Hagar runs away and finds herself in the wilderness. We, too, are guilty of running into the wilderness when we don’t understand. Chapter 16 gives the account of Hagar’s plight that mirrors our own:

Hagar had been obeying and just living as she had been told and when things went as they should have, opposition arose and she ran and when she ran, she found a spring where she could draw water (vs. 7)

When we live in obedience and the promise begins to unfold, opposition will come and at that moment – we aren’t to run! But, in the event we do, we have a faithful Father Who meets us in that place we’ve run to and even provides springs of water to sustain us in our flight as He works on our attitudes.

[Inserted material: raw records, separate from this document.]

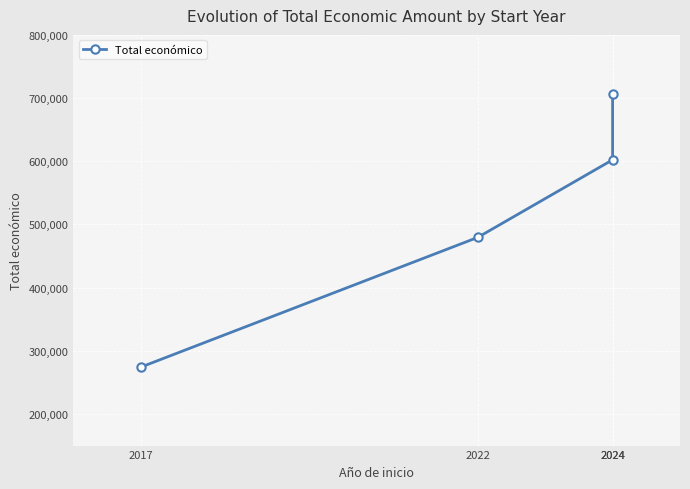

How many values are between 479545 and 706697?

3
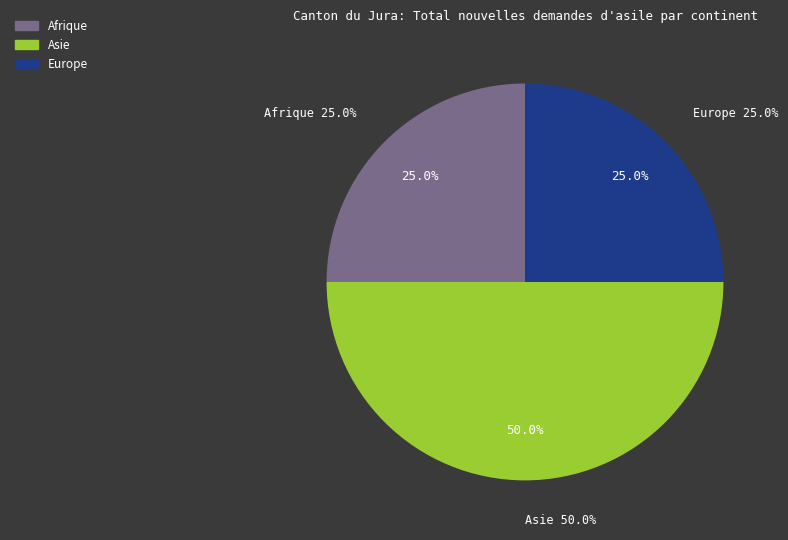

The Amérique slice represents 1% of the pie. True or false?

False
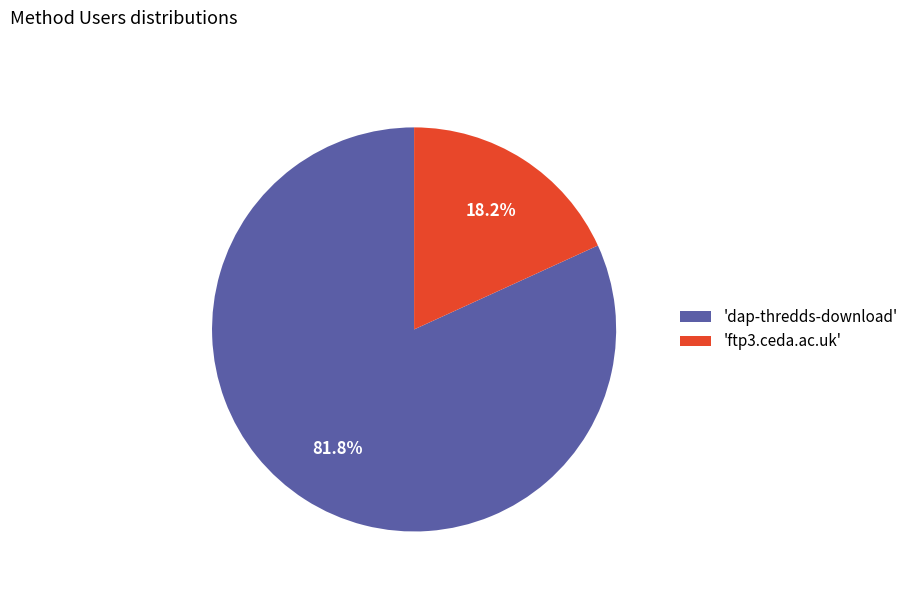

Is the sum of 'dap-thredds-download' and 'ftp3.ceda.ac.uk' greater than half?

Yes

As with Hagar, faith also calls us to be in places of pressure, to submit, when it doesn’t make sense (vs. 9) and face the music. And faith also gives us a picture of what lies ahead if we can believe:

Gen. 16:10 ESV “…I will surely multiply your offspring so that they cannot be numbered for multitude.”

Faith helps us understand that He sees us – even when our faith hasn’t been perfect. Hagar had been far from perfect here, but obviously God saw something special in her because He met with her and she understood this for she said, “truly here I have seen him who looks after me.” (vs. 13) This is the great love of the Father for us – in our flight He looks for us, finds us, sustains us, and guides us back to Himself.

God is not after us being perfect in our faith; He is after perfecting us daily in our faith. He is our Father and we are like toddlers learning how to walk. He is looking after us and doing what is best for us throughout. You see it is all about you and your well being when it comes to the Father. It’s never about what can God get out of you, it’s what can He get to you.

How does faith help us juggle everything that comes our way? How does living by faith affect my daily struggle to fold laundry and make dinner? Faith makes no sense to us. Faith is inconvenient. Faith depends not on our reasoning but on God and His faithfulness.

When we are interrupted to believe God in the middle of the daily repetition in life, we are shaken from our understanding. If we obey Him at that moment, He will be our protection when we are treated harshly, He will be our support when it feels like everything has fallen apart, and probably the most amazing part of all is this:

He stoops down to our level and makes us great – He births nations, makes miracles, plants churches, dreams come true, He gives us visions, and fulfills desires. It is through us living in faith that the Father reaches into the lives of others. As He reaches through us, He heals us, protects us, provides for us, and makes us great in Him. If we don’t live by faith in Him, He has no way of getting those things to us that we need.

Habakkuk 2:4 NKJ “But the just shall live by his faith.”

Without stretching out into the realm of trusting God, we spin aimlessly in circles. Do you want to enjoy life? Take the plunge and live by faith! It’s the only adventure where you can be sure that there is a rescue! We win! It’s actually the easy way out of the stress we find ourselves in.